* [What this task involves]: The required output is the line that contains "focal_35mm: 55" through the last line of the data, retyped verbatim and with nothing added.

* [Task input]:
#####

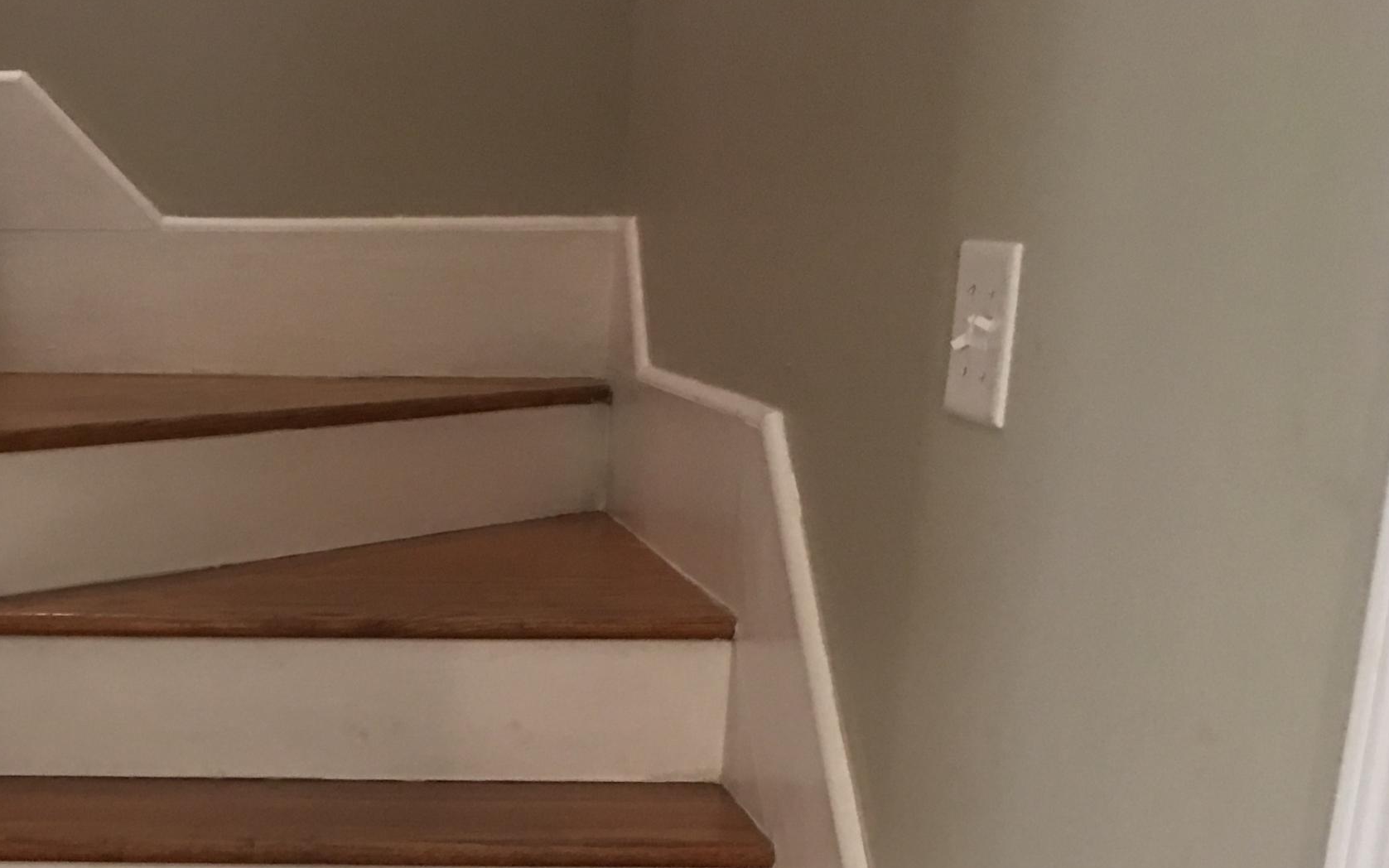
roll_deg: -0.8
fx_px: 2082
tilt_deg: -14.4
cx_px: 230
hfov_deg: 35.4
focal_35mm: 55
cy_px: 883
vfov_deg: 22.6
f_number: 2.2
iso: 64
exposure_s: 1/4
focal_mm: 4.15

#####

* [Written answer]:
focal_35mm: 55
cy_px: 883
vfov_deg: 22.6
f_number: 2.2
iso: 64
exposure_s: 1/4
focal_mm: 4.15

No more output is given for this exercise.